▸ **Passage to read**:
# 66 tempest 4 door sheet metal sources



## Dealer369 (Jan 15, 2017)

Ok so I've tried searching and wasn't able to come with much. Most of the interchange info I found only pertained to 2 door models across other A-body platforms. Both of my quarter panels are pretty shot. I only got the car for 800$ so I can't really complain, but the previous owner was a bondo sculpture artist and I have places where the bondo is about half an inch thick. The wheel wells were all dented up around the lip too and covered with a generous layer of crap. Anyways I was wondering what exterior sheet metal is the same for the 2 Doors and the 4 doors. I know the deck lid, rear window channel (that's bondo and duct tape) and sail panels are different. I've heard 2 different opinions about the filler panel between the rear window and deck lid. So does anybody know if I can use the 2 door quarter panel sheet metal or do I have to try and scavenge a donor from a 4 door? What else, besides the front end stuff is the same?


----------



## Pinion head (Jan 3, 2015)

▸ **Data segment**:
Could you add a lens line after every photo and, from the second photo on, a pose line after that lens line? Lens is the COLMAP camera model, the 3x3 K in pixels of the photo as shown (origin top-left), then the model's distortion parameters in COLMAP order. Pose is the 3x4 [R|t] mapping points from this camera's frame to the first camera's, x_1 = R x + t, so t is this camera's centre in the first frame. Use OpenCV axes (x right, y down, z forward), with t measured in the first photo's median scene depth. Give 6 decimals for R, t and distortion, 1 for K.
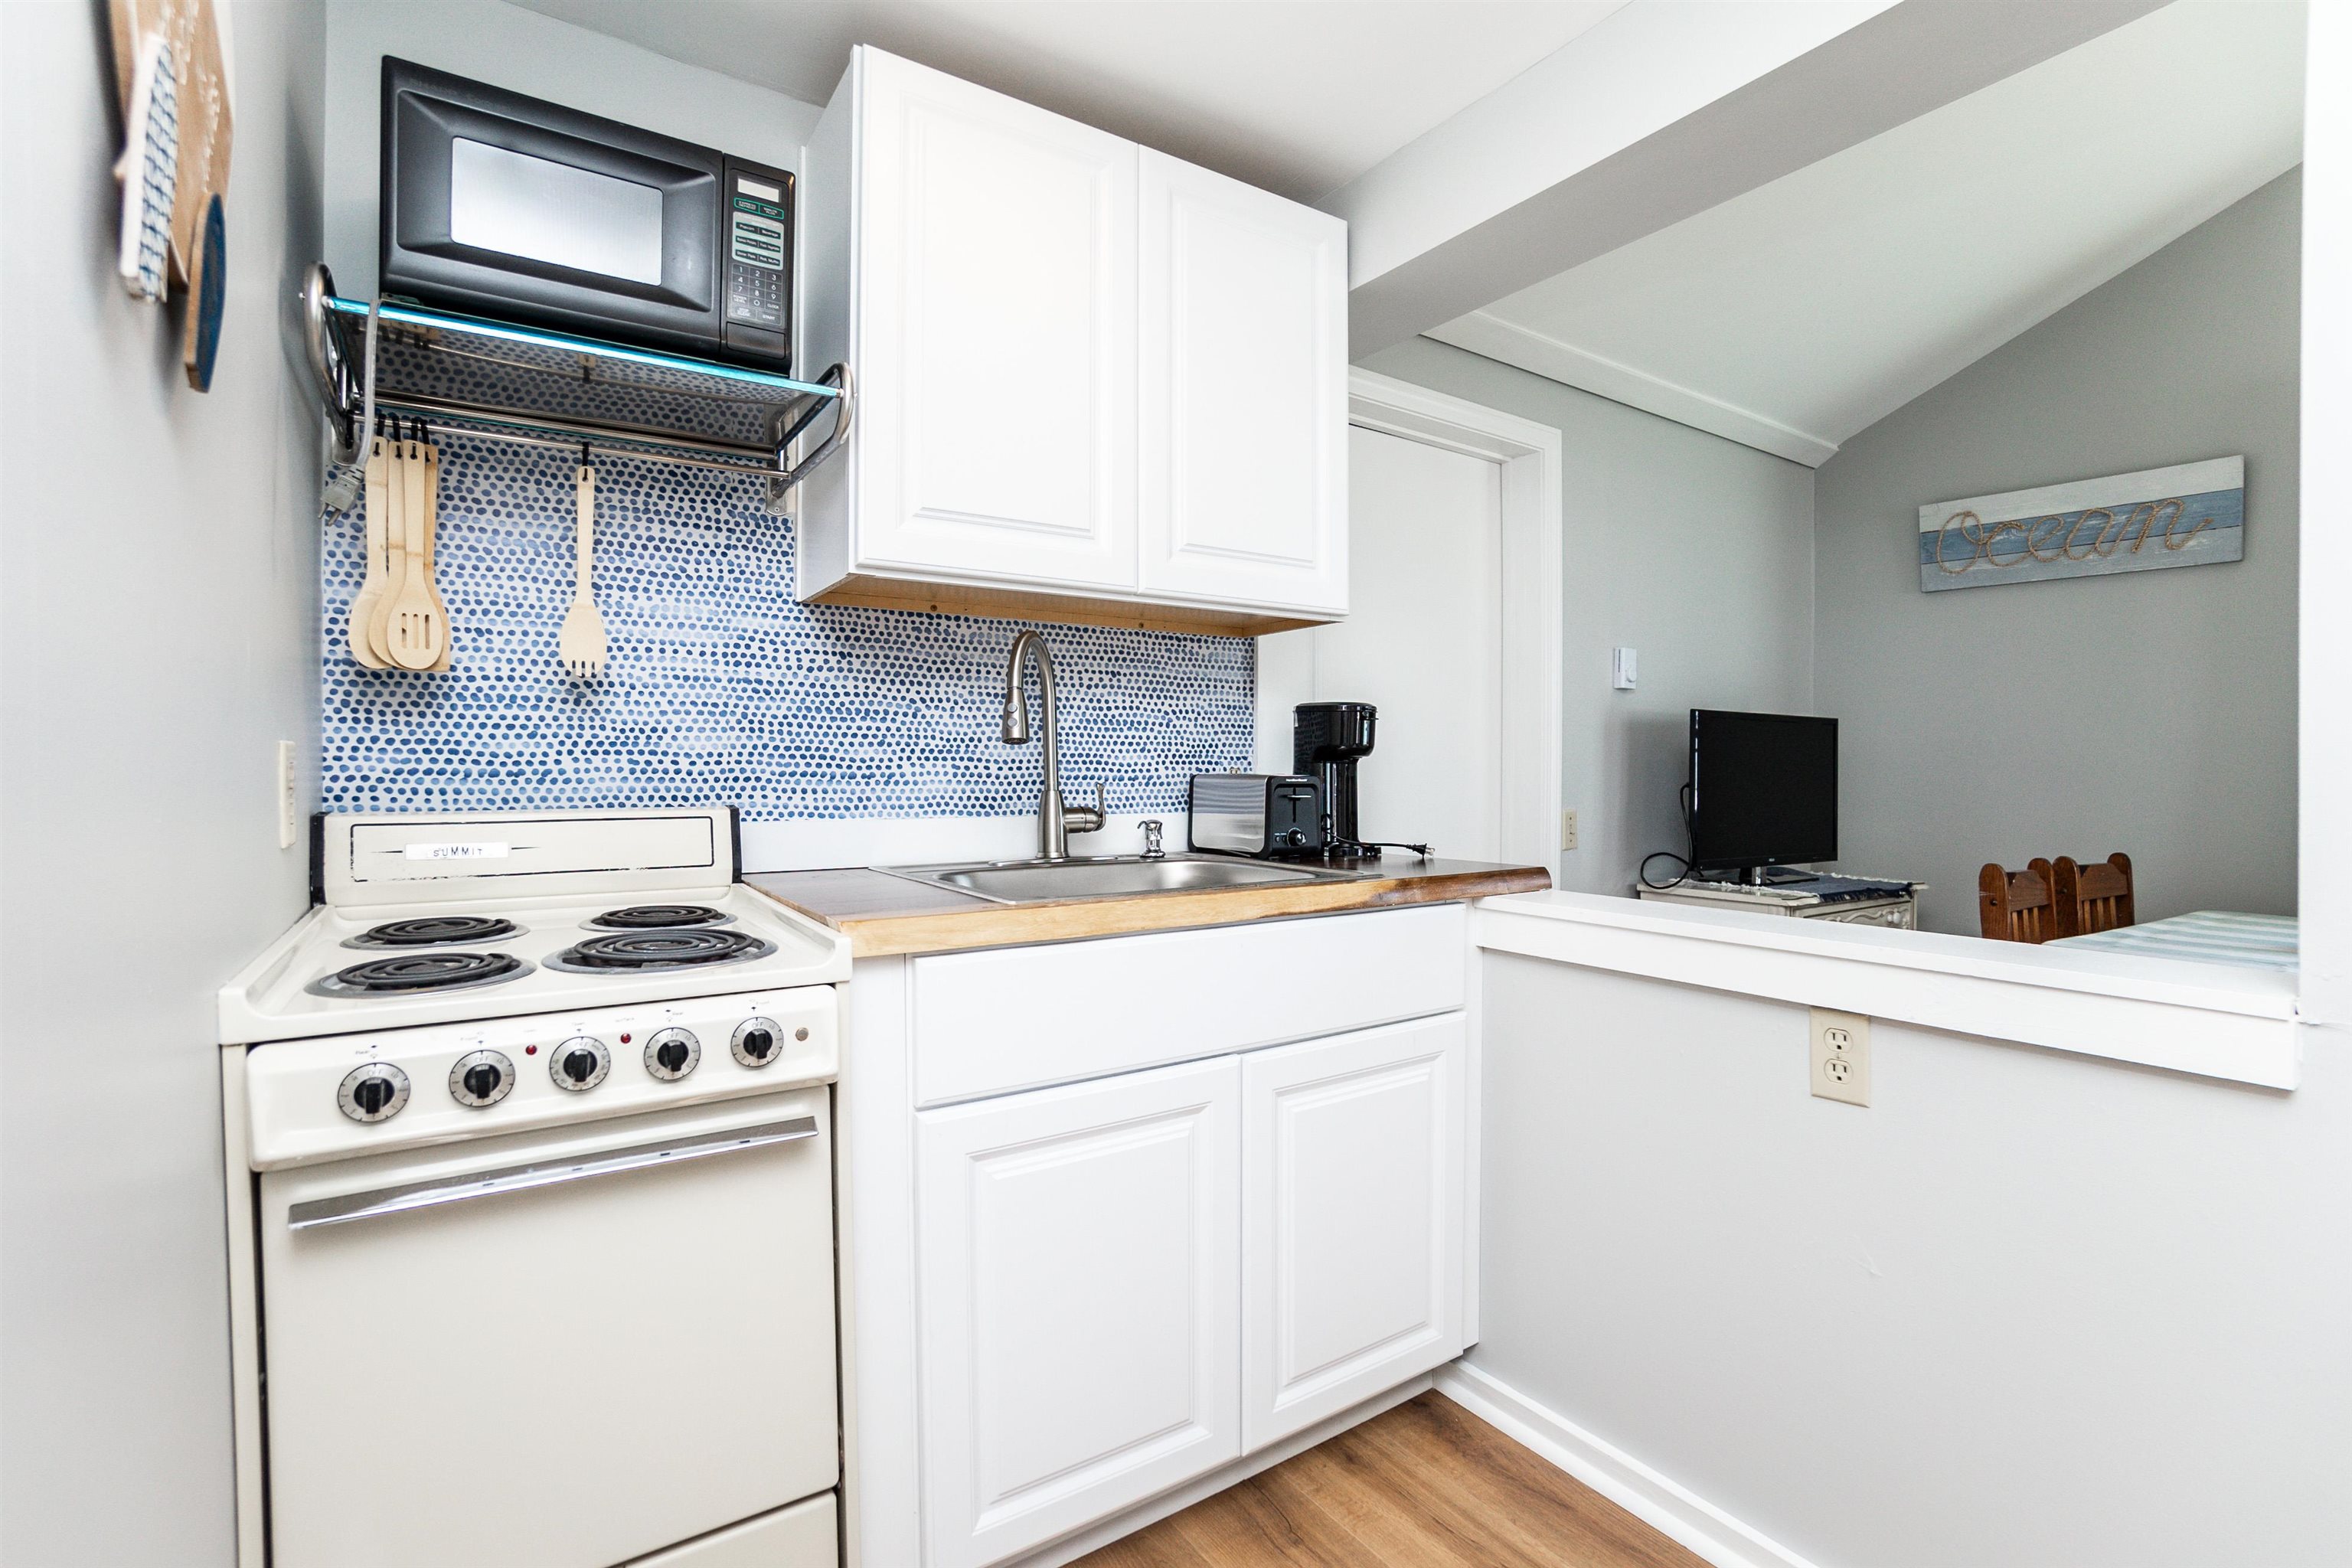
lens RADIAL K [[1043.3, 0, 1178.7], [0, 1043.3, 763.4], [0, 0, 1]] dist [-0.068375, 0.026350]
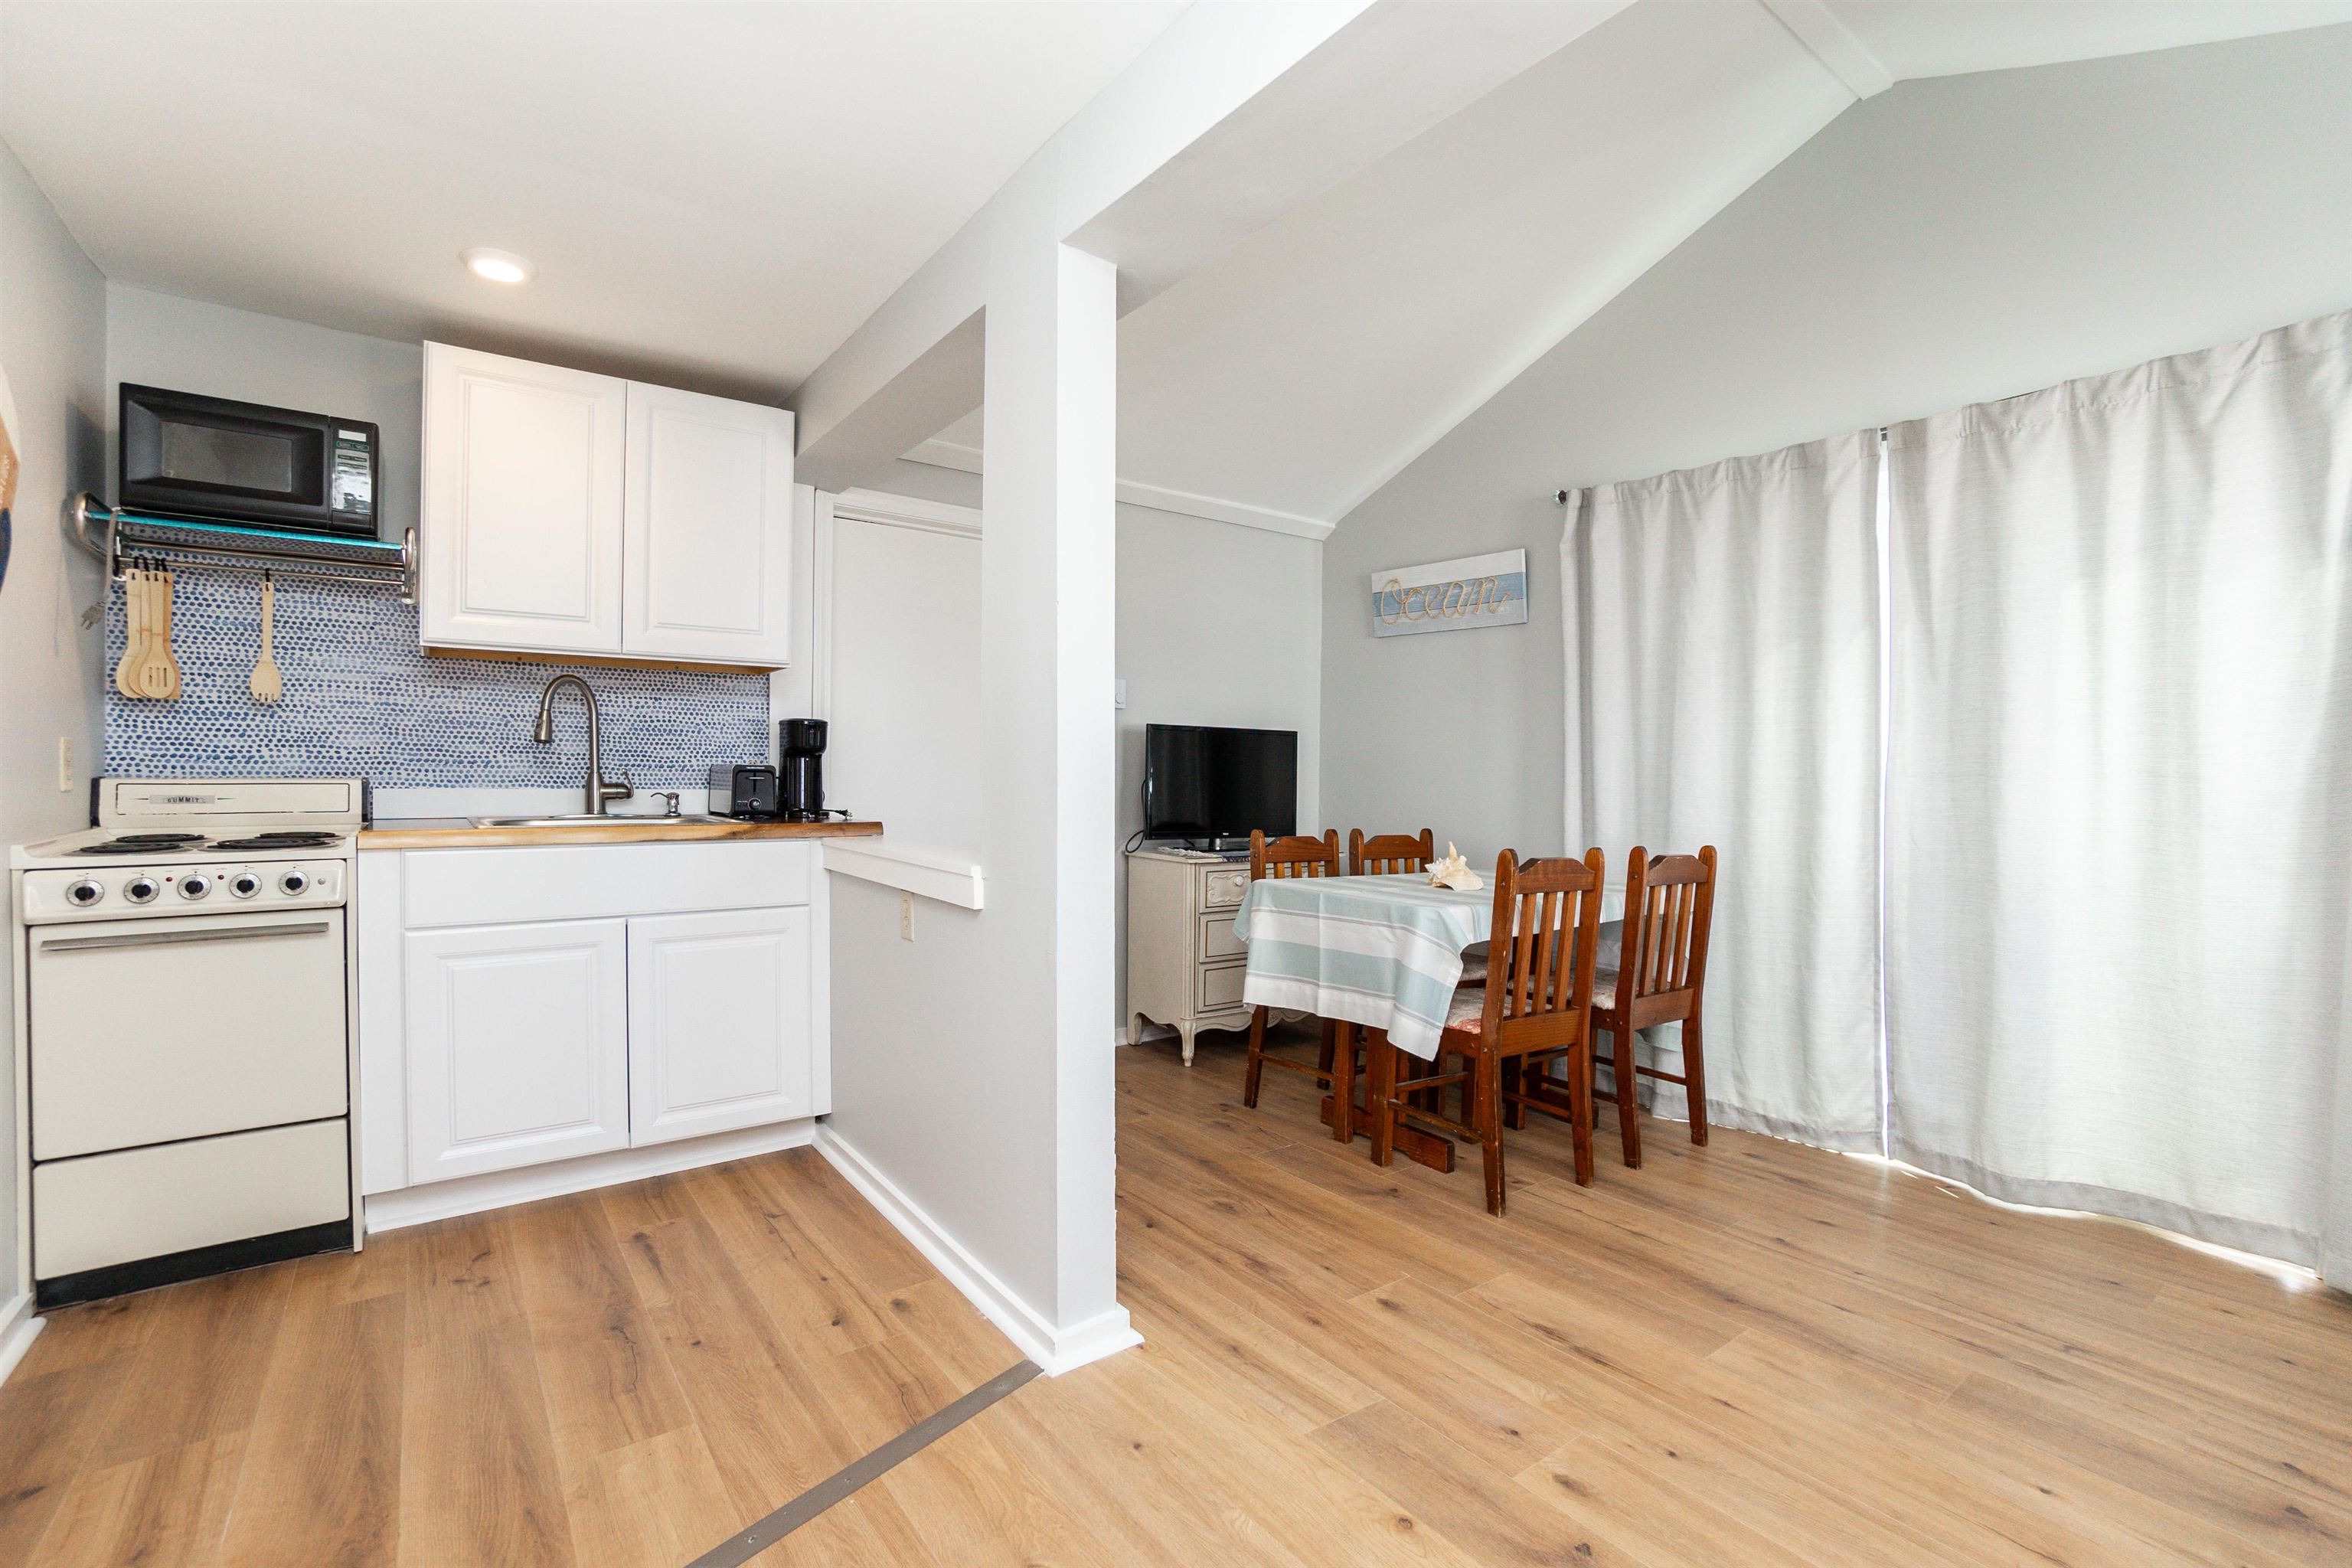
lens RADIAL K [[1043.3, 0, 1178.7], [0, 1043.3, 763.4], [0, 0, 1]] dist [-0.068375, 0.026350]
pose [[0.998948, 0.010526, 0.044638, 0.834129], [-0.010485, 0.999944, -0.001156, 0.004875], [-0.044647, 0.000687, 0.999003, -0.727822]]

▸ **Your objective**: Reproduce the 1966 Tempest four-door sheet metal thread above, word for word and in full.

▸ **Written response**:
# 66 tempest 4 door sheet metal sources



## Dealer369 (Jan 15, 2017)

Ok so I've tried searching and wasn't able to come with much. Most of the interchange info I found only pertained to 2 door models across other A-body platforms. Both of my quarter panels are pretty shot. I only got the car for 800$ so I can't really complain, but the previous owner was a bondo sculpture artist and I have places where the bondo is about half an inch thick. The wheel wells were all dented up around the lip too and covered with a generous layer of crap. Anyways I was wondering what exterior sheet metal is the same for the 2 Doors and the 4 doors. I know the deck lid, rear window channel (that's bondo and duct tape) and sail panels are different. I've heard 2 different opinions about the filler panel between the rear window and deck lid. So does anybody know if I can use the 2 door quarter panel sheet metal or do I have to try and scavenge a donor from a 4 door? What else, besides the front end stuff is the same?


----------



## Pinion head (Jan 3, 2015)